Our fourth is still pretty self-sufficient in there, so I won't say I know four kids are hard, too.  But I can make a pretty educated guess that things aren't getting any easier around here anytime soon.  And because I am a human being, I am pretty sure the guilt will just keep growing right along with it.

Mommying is hard.  There are no employee appraisals, and yet everyday someone has something to say about the way you do it, the choices you made, the failures you inevitably had, and how they would have done it differently.  There are no awards, and yet everyday social media blasts you with pictures of everyone else doing it better than you (because really, how many of us post pictures of our bad moments?)

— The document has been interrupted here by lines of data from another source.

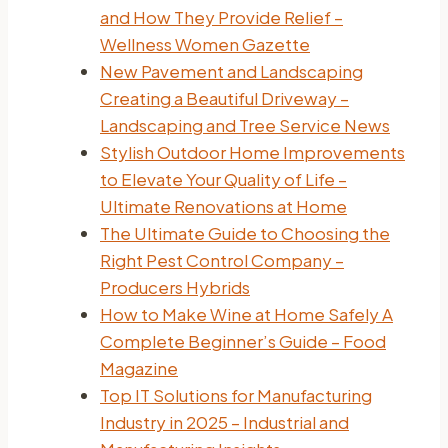
and How They Provide Relief –
Wellness Women Gazette
New Pavement and Landscaping
Creating a Beautiful Driveway –
Landscaping and Tree Service News
Stylish Outdoor Home Improvements
to Elevate Your Quality of Life –
Ultimate Renovations at Home
The Ultimate Guide to Choosing the
Right Pest Control Company –
Producers Hybrids
How to Make Wine at Home Safely A
Complete Beginner’s Guide – Food
Magazine
Top IT Solutions for Manufacturing
Industry in 2025 – Industrial and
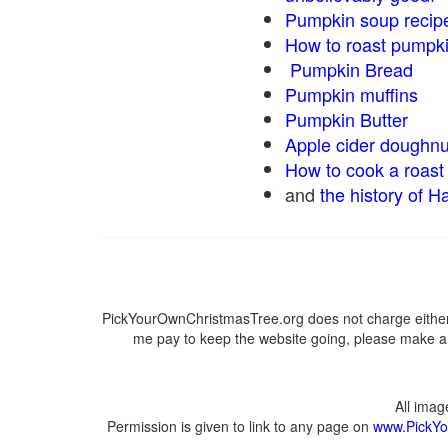
Pumpkin soup recip
How to roast pumpk
Pumpkin Bread
Pumpkin muffins
Pumpkin Butter
Apple cider doughnu
How to cook a roast 
and
the history of H
PickYourOwnChristmasTree.org does not charge either 
me pay to keep the website going, please make a d
All ima
Permission is given to link to any page on
www.PickYo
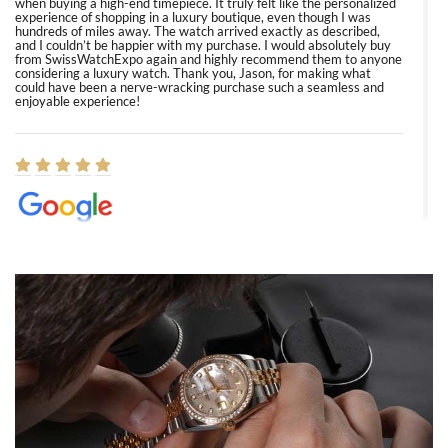
when buying a high-end timepiece. It truly felt like the personalized
experience of shopping in a luxury boutique, even though I was
hundreds of miles away. The watch arrived exactly as described,
and I couldn’t be happier with my purchase. I would absolutely buy
from SwissWatchExpo again and highly recommend them to anyone
considering a luxury watch. Thank you, Jason, for making what
could have been a nerve-wracking purchase such a seamless and
enjoyable experience!
Elizabeth Barnett
8/1/2026
Easy, smooth, experience! Showed up without an appointment
(remember to make an appointment if you're going in peraon) but
Joshua was kind enough to assist me and helped me find exactly
what I was looking for! I was in and out in under 30 minutes with a
beautiful watch for my husband that he loved. Will be back shopping
for myself soon!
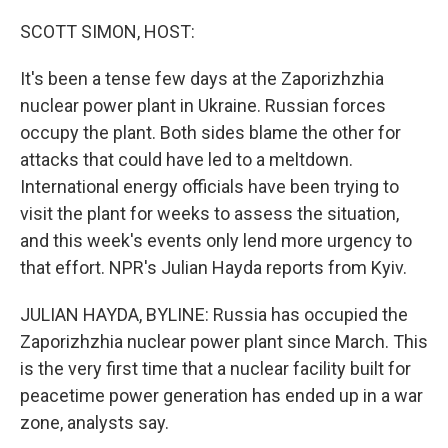
o
r
I
k
n
SCOTT SIMON, HOST:
It's been a tense few days at the Zaporizhzhia
nuclear power plant in Ukraine. Russian forces
occupy the plant. Both sides blame the other for
attacks that could have led to a meltdown.
International energy officials have been trying to
visit the plant for weeks to assess the situation,
and this week's events only lend more urgency to
that effort. NPR's Julian Hayda reports from Kyiv.
JULIAN HAYDA, BYLINE: Russia has occupied the
Zaporizhzhia nuclear power plant since March. This
is the very first time that a nuclear facility built for
peacetime power generation has ended up in a war
zone, analysts say.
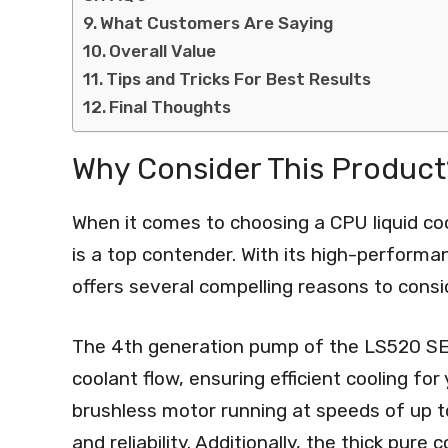
What Customers Are Saying
Overall Value
Tips and Tricks For Best Results
Final Thoughts
Why Consider This Product
When it comes to choosing a CPU liquid c
is a top contender. With its high-performa
offers several compelling reasons to consid
The 4th generation pump of the LS520 SE 
coolant flow, ensuring efficient cooling f
brushless motor running at speeds of up 
and reliability. Additionally, the thick pure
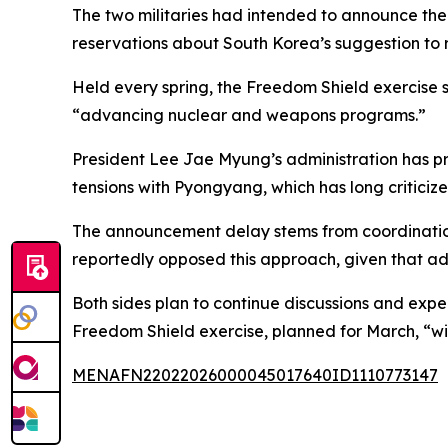
The two militaries had intended to announce the 
reservations about South Korea’s suggestion to r
Held every spring, the Freedom Shield exercise s
“advancing nuclear and weapons programs.”
President Lee Jae Myung’s administration has pr
tensions with Pyongyang, which has long criticize
The announcement delay stems from coordination c
reportedly opposed this approach, given that a
Both sides plan to continue discussions and expec
Freedom Shield exercise, planned for March, “wil
MENAFN22022026000045017640ID1110773147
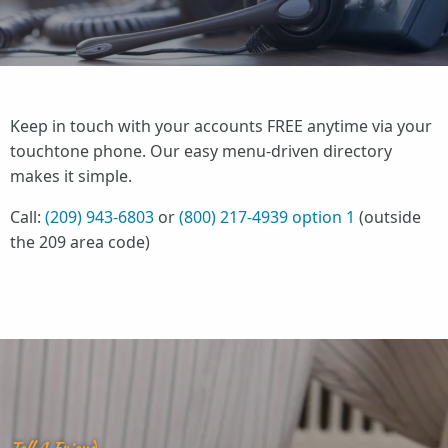
Keep in touch with your accounts FREE anytime via your
touchtone phone. Our easy menu-driven directory
makes it simple.
Call:
(209) 943-6803
or
(800) 217-4939 option 1
(outside
the 209 area code)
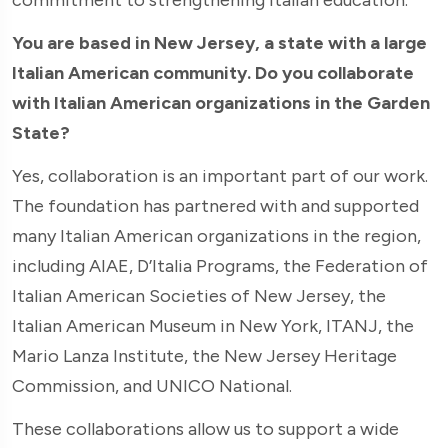
You are based in New Jersey, a state with a large
Italian American community. Do you collaborate
with Italian American organizations in the Garden
State?
Yes, collaboration is an important part of our work.
The foundation has partnered with and supported
many Italian American organizations in the region,
including AIAE, D’Italia Programs, the Federation of
Italian American Societies of New Jersey, the
Italian American Museum in New York, ITANJ, the
Mario Lanza Institute, the New Jersey Heritage
Commission, and UNICO National.
These collaborations allow us to support a wide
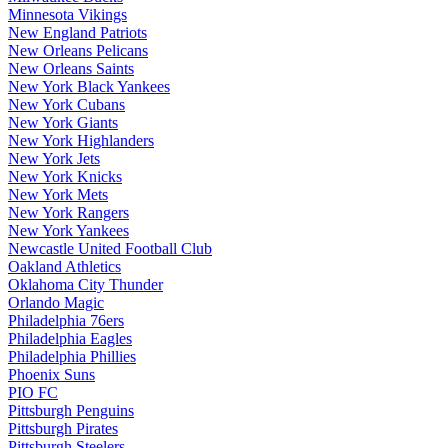
Minnesota Vikings
New England Patriots
New Orleans Pelicans
New Orleans Saints
New York Black Yankees
New York Cubans
New York Giants
New York Highlanders
New York Jets
New York Knicks
New York Mets
New York Rangers
New York Yankees
Newcastle United Football Club
Oakland Athletics
Oklahoma City Thunder
Orlando Magic
Philadelphia 76ers
Philadelphia Eagles
Philadelphia Phillies
Phoenix Suns
PIO FC
Pittsburgh Penguins
Pittsburgh Pirates
Pittsburgh Steelers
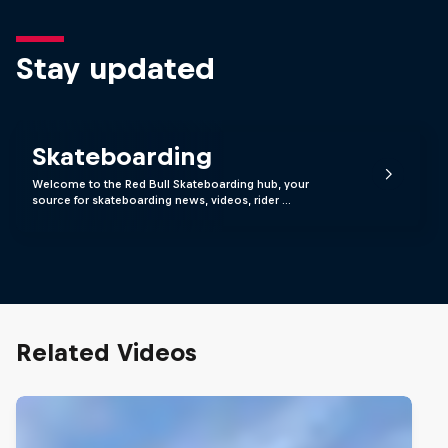
Stay updated
Skateboarding
Welcome to the Red Bull Skateboarding hub, your
source for skateboarding news, videos, rider …
Related Videos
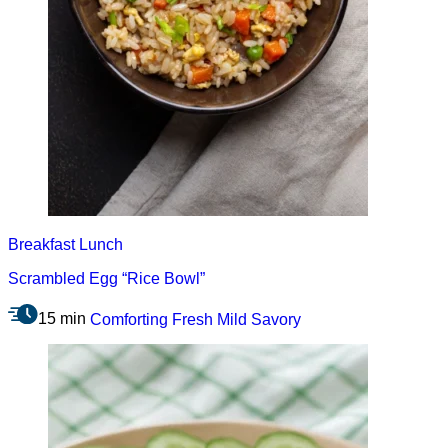
Breakfast
Lunch
Scrambled Egg “Rice Bowl”
15 min
Comforting
Fresh
Mild
Savory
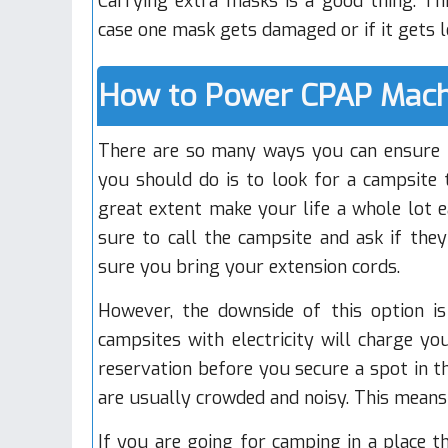
Carrying extra masks is a good thing. Thi
case one mask gets damaged or if it gets l
How to Power CPAP Mach
There are so many ways you can ensure t
you should do is to look for a campsite t
great extent make your life a whole lot e
sure to call the campsite and ask if they
sure you bring your extension cords.
However, the downside of this option i
campsites with electricity will charge yo
reservation before you secure a spot in t
are usually crowded and noisy. This mean
If you are going for camping in a place t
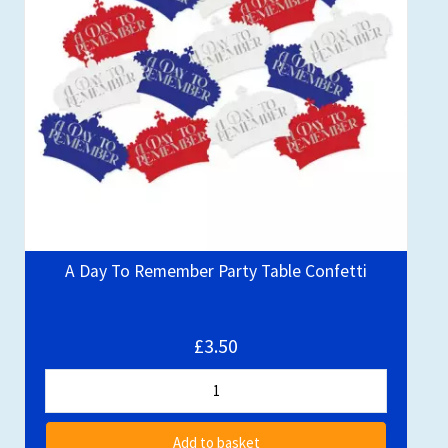
A Day To Remember Party Table Confetti
£3.50
Add to basket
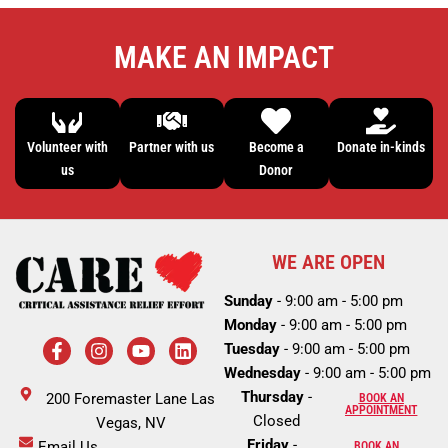
MAKE AN IMPACT
Volunteer with
Partner with us
Become a
Donate in-kinds
us
Donor
WE ARE OPEN
Sunday
- 9:00 am - 5:00 pm
Monday
- 9:00 am - 5:00 pm
F
I
Y
L
Tuesday
- 9:00 am - 5:00 pm
a
n
o
i
c
s
u
n
Wednesday
- 9:00 am - 5:00 pm
e
t
t
k
Thursday
-
200 Foremaster Lane Las
BOOK AN
b
a
u
e
APPOINTMENT
Closed
o
Vegas, NV
g
b
d
o
r
e
i
Friday
-
Email Us
BOOK AN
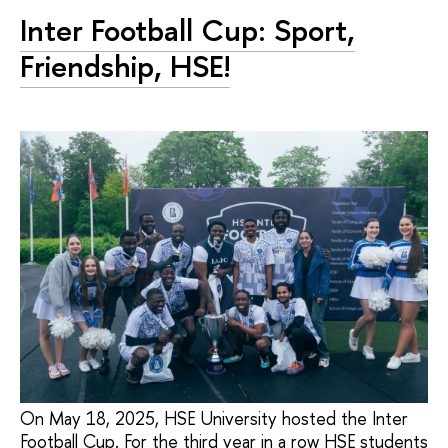
Inter Football Cup: Sport,
Friendship, HSE!
On May 18, 2025, HSE University hosted the Inter
Football Cup. For the third year in a row HSE students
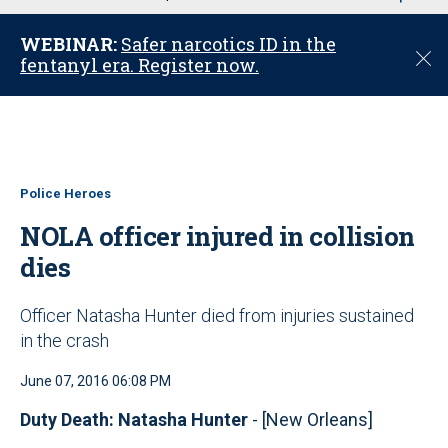
u
WEBINAR:
Safer narcotics ID in the
C
fentanyl era. Register now.
l
o
s
e
Police Heroes
NOLA officer injured in collision
dies
Officer Natasha Hunter died from injuries sustained
in the crash
June 07, 2016 06:08 PM
Duty Death: Natasha Hunter
- [New Orleans]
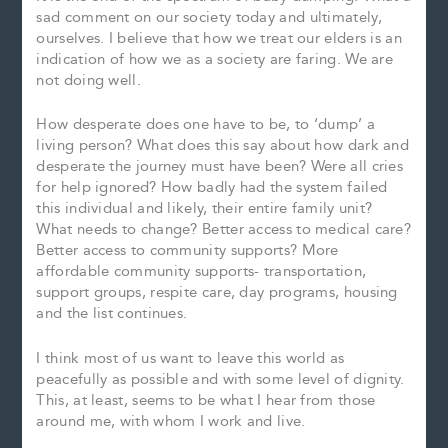
sad comment on our society today and ultimately,
ourselves. I believe that how we treat our elders is an
indication of how we as a society are faring. We are
not doing well.
How desperate does one have to be, to ‘dump’ a
living person? What does this say about how dark and
desperate the journey must have been? Were all cries
for help ignored? How badly had the system failed
this individual and likely, their entire family unit?
What needs to change? Better access to medical care?
Better access to community supports? More
affordable community supports- transportation,
support groups, respite care, day programs, housing
and the list continues.
I think most of us want to leave this world as
peacefully as possible and with some level of dignity.
This, at least, seems to be what I hear from those
around me, with whom I work and live.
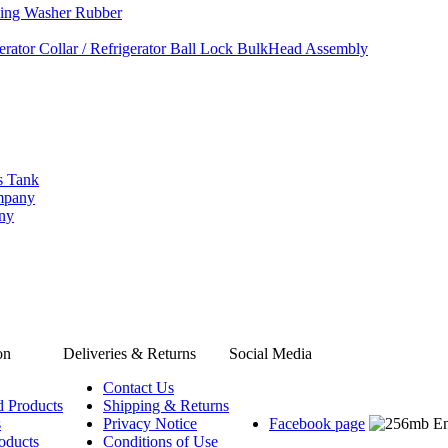
ing Washer Rubber
rator Collar / Refrigerator Ball Lock BulkHead Assembly
s Tank
ompany
any
on
Deliveries & Returns
Social Media
Contact Us
d Products
Shipping & Returns
s
Privacy Notice
Facebook page
oducts
Conditions of Use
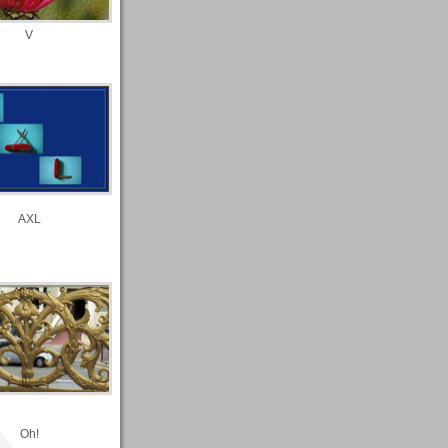
V
AXL
Oh!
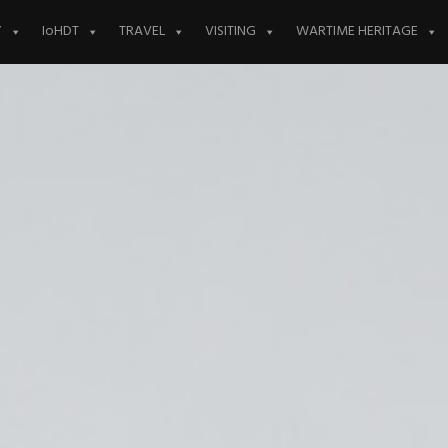
Y
IoHDT
TRAVEL
VISITING
WARTIME HERITAGE
eing
y and Walls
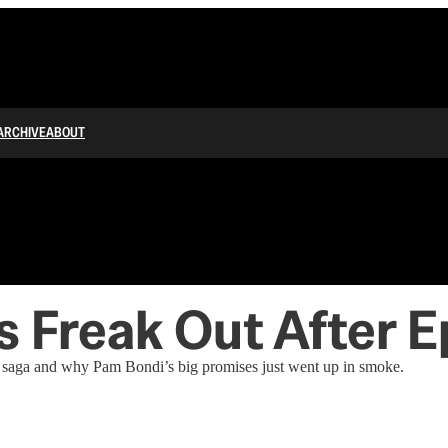
ARCHIVE
ABOUT
s Freak Out After 
in saga and why Pam Bondi’s big promises just went up in smoke.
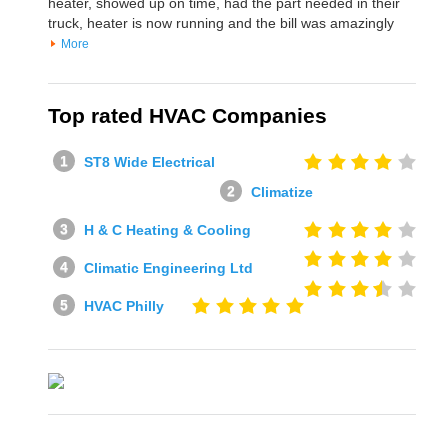
heater, showed up on time, had the part needed in their
truck, heater is now running and the bill was amazingly
More
Top rated HVAC Companies
ST8 Wide Electrical
Climatize
H & C Heating & Cooling
Climatic Engineering Ltd
HVAC Philly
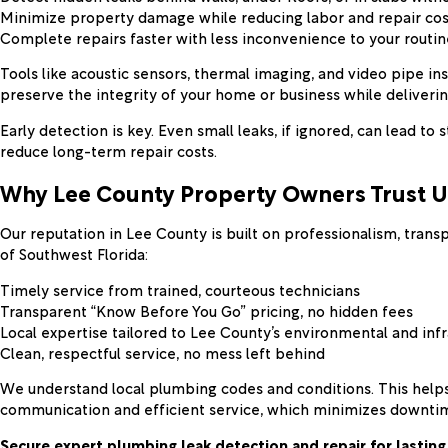
Minimize property damage while reducing labor and repair cos
Complete repairs faster with less inconvenience to your routin
Tools like acoustic sensors, thermal imaging, and video pipe i
preserve the integrity of your home or business while deliverin
Early detection is key. Even small leaks, if ignored, can lead 
reduce long-term repair costs.
Why Lee County Property Owners Trust U
Our reputation in Lee County is built on professionalism, tra
of Southwest Florida:
Timely service from trained, courteous technicians
Transparent “Know Before You Go” pricing, no hidden fees
Local expertise tailored to Lee County’s environmental and inf
Clean, respectful service, no mess left behind
We understand local plumbing codes and conditions. This helps
communication and efficient service, which minimizes downtim
Secure expert plumbing leak detection and repair for lasting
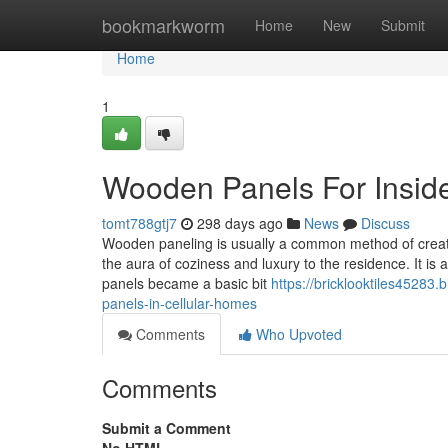
Home
bookmarkworm
Home
New
Submit
Home
1
Wooden Panels For Inside
tomt788gtj7
298 days ago
News
Discuss
Wooden paneling is usually a common method of creati
the aura of coziness and luxury to the residence. It is 
panels became a basic bit
https://bricklooktiles45283
panels-in-cellular-homes
Comments
Who Upvoted
Comments
Submit a Comment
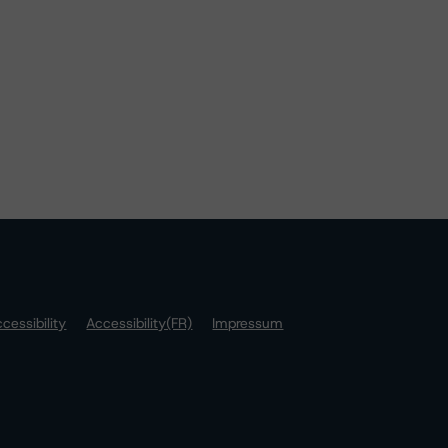
cessibility
Accessibility(FR)
Impressum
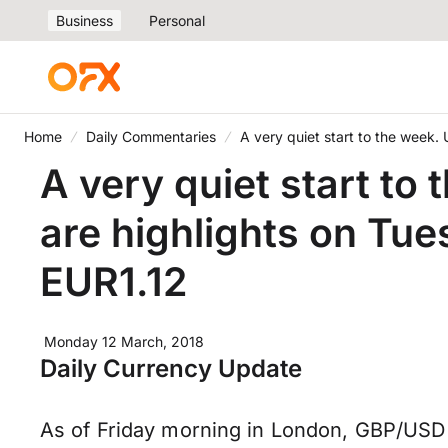
Business
Personal
Home
Daily Commentaries
A very quiet start to the week
A very quiet start to
are highlights on Tu
EUR1.12
Monday 12 March, 2018
Daily Currency Update
As of Friday morning in London, GBP/USD 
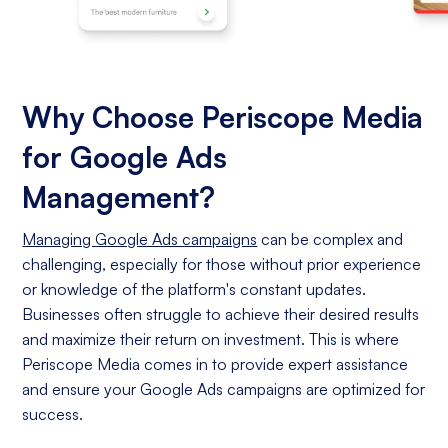
Why Choose Periscope Media
for Google Ads
Management?
Managing Google Ads campaigns
can be complex and
challenging, especially for those without prior experience
or knowledge of the platform's constant updates.
Businesses often struggle to achieve their desired results
and maximize their return on investment. This is where
Periscope Media comes in to provide expert assistance
and ensure your Google Ads campaigns are optimized for
success.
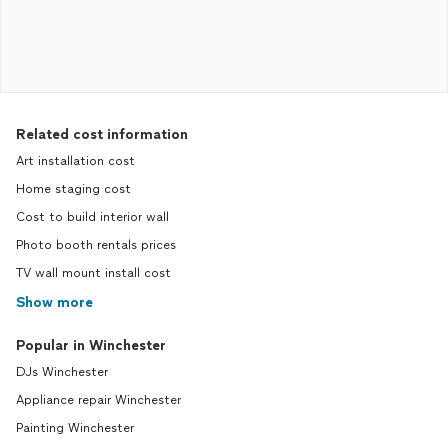
Related cost information
Art installation cost
Home staging cost
Cost to build interior wall
Photo booth rentals prices
TV wall mount install cost
Show more
Popular in Winchester
DJs Winchester
Appliance repair Winchester
Painting Winchester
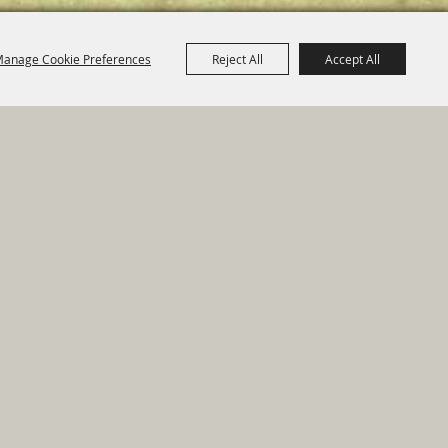
anage Cookie Preferences
Reject All
Accept All
e Map
|
Privacy, Terms & Cookies
ed by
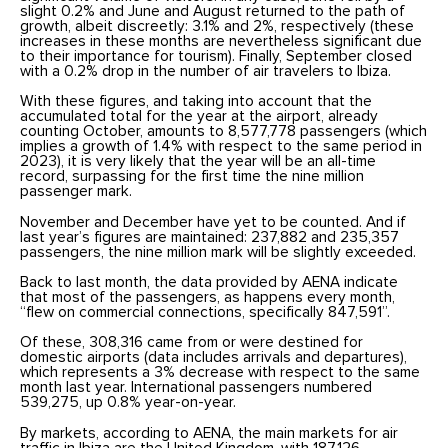
slight 0.2% and June and August returned to the path of
growth, albeit discreetly: 3.1% and 2%, respectively (these
increases in these months are nevertheless significant due
to their importance for tourism). Finally, September closed
with a 0.2% drop in the number of air travelers to Ibiza.
With these figures, and taking into account that the
accumulated total for the year at the airport, already
counting October, amounts to 8,577,778 passengers (which
implies a growth of 1.4% with respect to the same period in
2023), it is very likely that the year will be an all-time
record, surpassing for the first time the nine million
passenger mark.
November and December have yet to be counted. And if
last year’s figures are maintained: 237,882 and 235,357
passengers, the nine million mark will be slightly exceeded.
Back to last month, the data provided by AENA indicate
that most of the passengers, as happens every month,
“flew on commercial connections, specifically 847,591”.
Of these, 308,316 came from or were destined for
domestic airports (data includes arrivals and departures),
which represents a 3% decrease with respect to the same
month last year. International passengers numbered
539,275, up 0.8% year-on-year.
By markets, according to AENA, the main markets for air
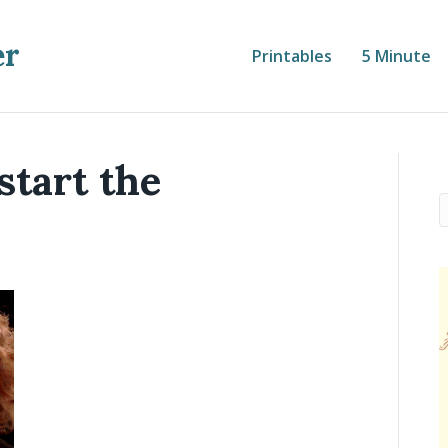
er
Printables
5 Minute
start the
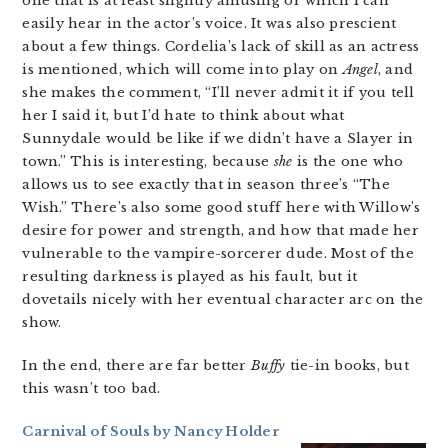
one that is at least slightly amusing or which I can
easily hear in the actor’s voice. It was also prescient
about a few things. Cordelia’s lack of skill as an actress
is mentioned, which will come into play on
Angel
, and
she makes the comment, “I’ll never admit it if you tell
her I said it, but I’d hate to think about what
Sunnydale would be like if we didn’t have a Slayer in
town.” This is interesting, because
she
is the one who
allows us to see exactly that in season three’s “The
Wish.” There’s also some good stuff here with Willow’s
desire for power and strength, and how that made her
vulnerable to the vampire-sorcerer dude. Most of the
resulting darkness is played as his fault, but it
dovetails nicely with her eventual character arc on the
show.
In the end, there are far better
Buffy
tie-in books, but
this wasn’t too bad.
Carnival of Souls by Nancy Holder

Mommying is hard because I am a sinner.
I look to myself for the strength and ability to do this.
I choose my own needs before others'.
I read blogs I shouldn't read with opinions I wish I didn't know about.
I covet praise.
I feel anger in my heart towards my children for not letting me do what I want to do.
I feel guilt for the anger in my heart.
I fail...every. single. day.

I am a sinner.  I was a sinner when I had one.  I was a sinner when I had two.  I am a sinner now with three.  And I can promise you I will be a sinner when the fourth arrives, too.

Mommying is so hard for the same reason every vocation is hard, because we are sinners.  The challenges are different, but the source of pain is the same.

But thanks be to God, the story doesn't end there.  Because even Jesus knelt in prayer with sweat-turned-blood, agonizing over the vocation He was given, asking that the cup be removed from Him.  But because of His love for us, He said, "Your will be done" to the Father, and took our place upon the cross.  He drank the whole cup of death so that we wouldn't.  He completely fulfilled His vocation so that when you don't, you have forgiveness through Him.

There is no greater peace than this in mommying.
So, keep on keeping on, Ladies, in the joy and peace of Christ.